WHAT IS BEING ASKED — Pictures should not appear in the copy; the records themselves must be written out exactly.

· · · ·

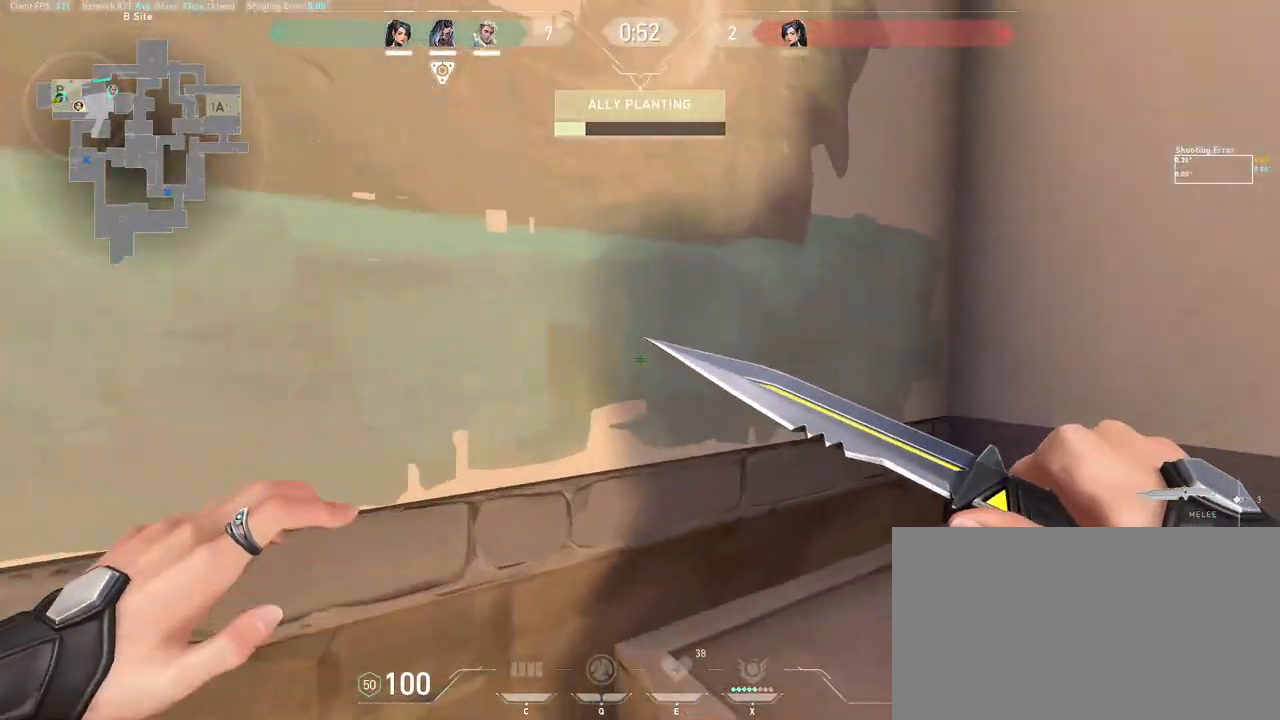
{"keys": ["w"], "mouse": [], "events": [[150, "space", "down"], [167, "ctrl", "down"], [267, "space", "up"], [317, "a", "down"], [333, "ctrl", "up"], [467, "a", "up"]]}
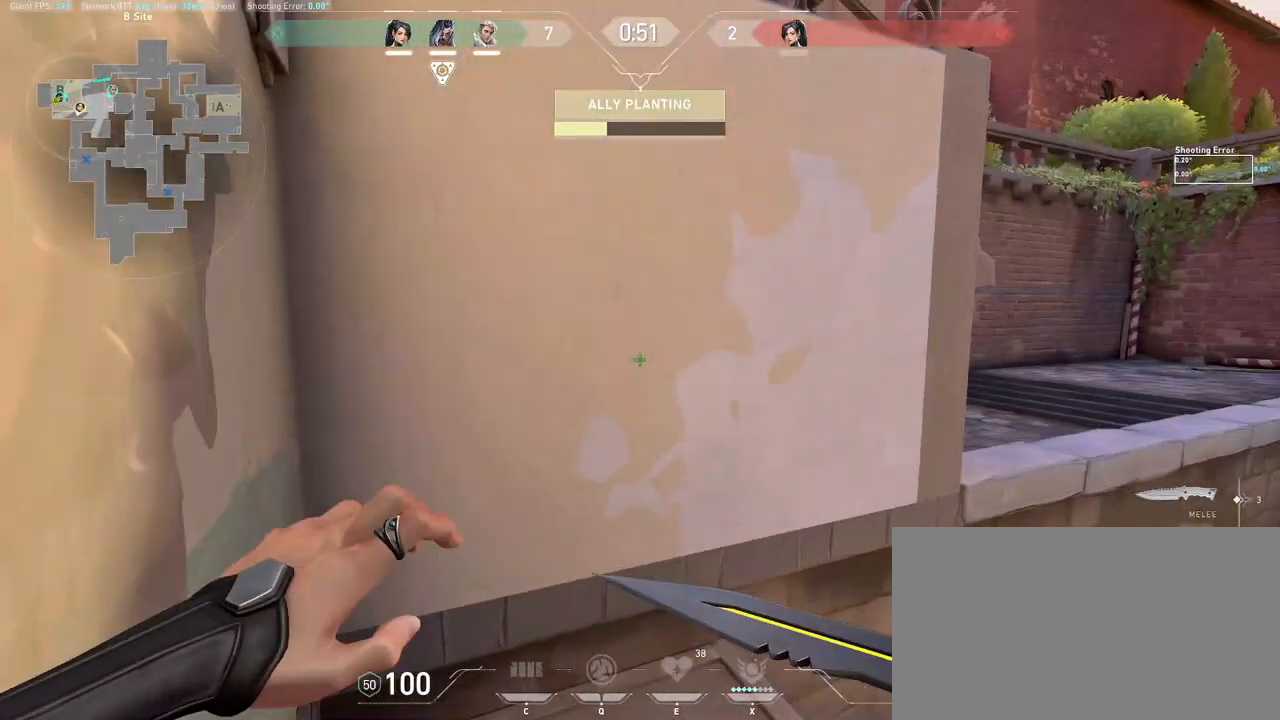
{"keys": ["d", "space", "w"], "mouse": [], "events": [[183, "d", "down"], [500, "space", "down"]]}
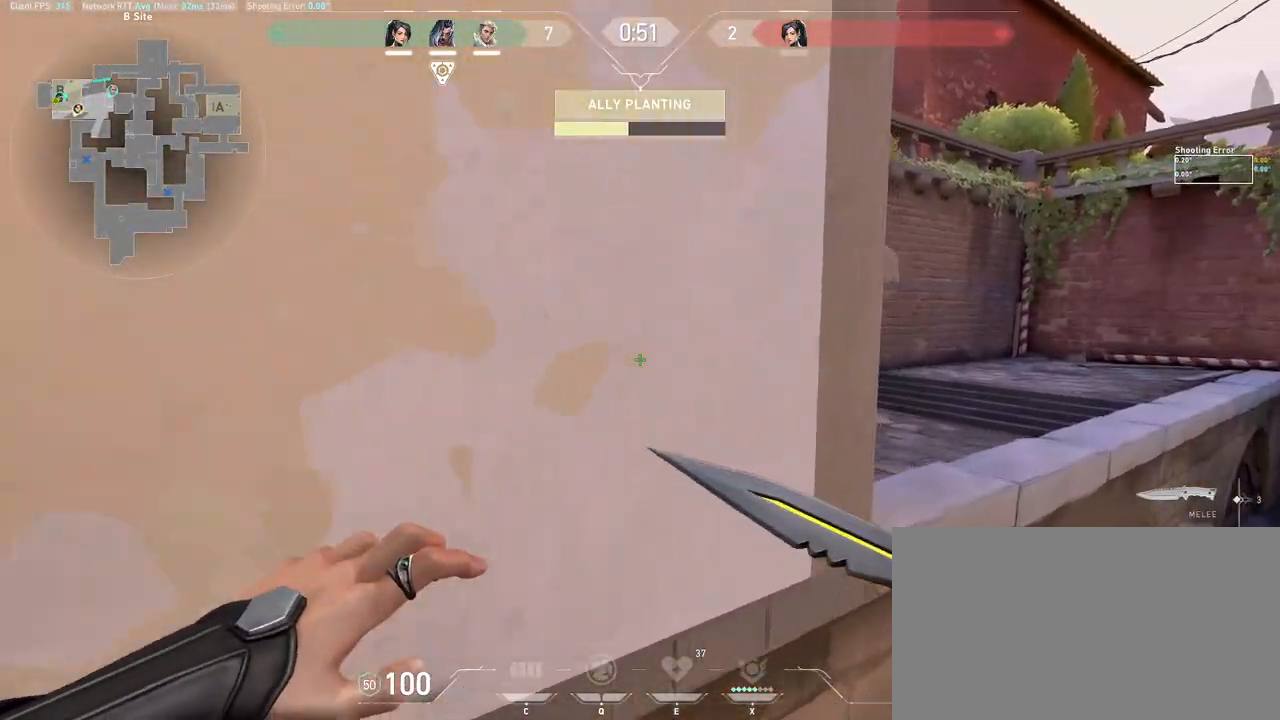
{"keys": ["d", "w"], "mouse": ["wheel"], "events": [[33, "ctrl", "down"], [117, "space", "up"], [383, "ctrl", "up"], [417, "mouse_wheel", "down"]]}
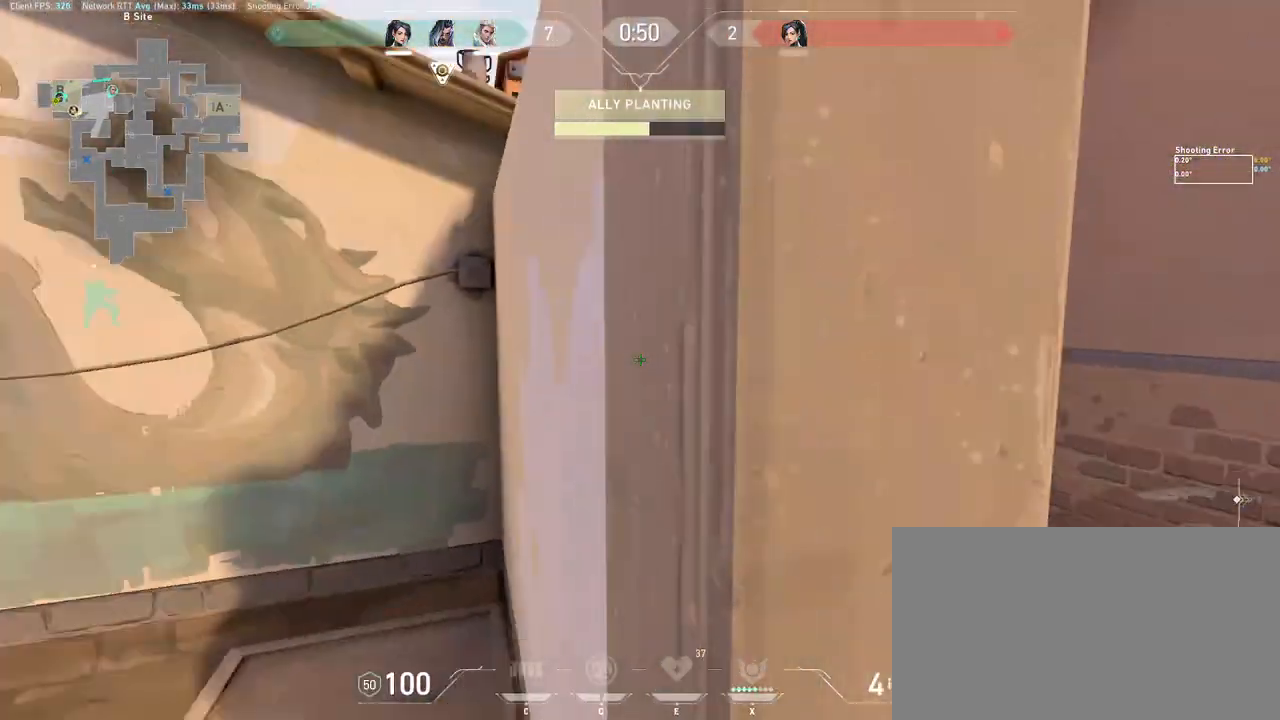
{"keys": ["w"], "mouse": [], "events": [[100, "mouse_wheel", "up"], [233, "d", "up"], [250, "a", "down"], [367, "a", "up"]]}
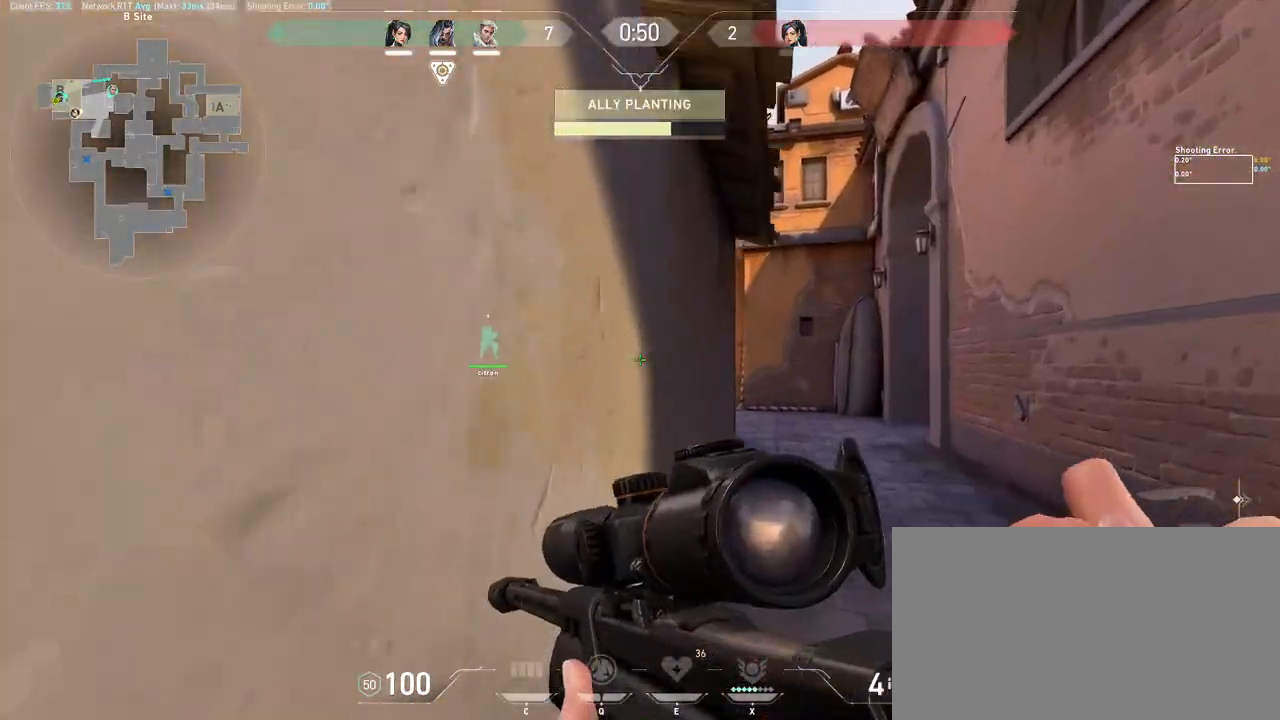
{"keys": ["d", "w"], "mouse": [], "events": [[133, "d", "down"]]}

· · · ·

ANSWER SPACE —
{"keys": ["w"], "mouse": [], "events": [[150, "space", "down"], [167, "ctrl", "down"], [267, "space", "up"], [317, "a", "down"], [333, "ctrl", "up"], [467, "a", "up"]]}
{"keys": ["d", "space", "w"], "mouse": [], "events": [[183, "d", "down"], [500, "space", "down"]]}
{"keys": ["d", "w"], "mouse": ["wheel"], "events": [[33, "ctrl", "down"], [117, "space", "up"], [383, "ctrl", "up"], [417, "mouse_wheel", "down"]]}
{"keys": ["w"], "mouse": [], "events": [[100, "mouse_wheel", "up"], [233, "d", "up"], [250, "a", "down"], [367, "a", "up"]]}
{"keys": ["d", "w"], "mouse": [], "events": [[133, "d", "down"]]}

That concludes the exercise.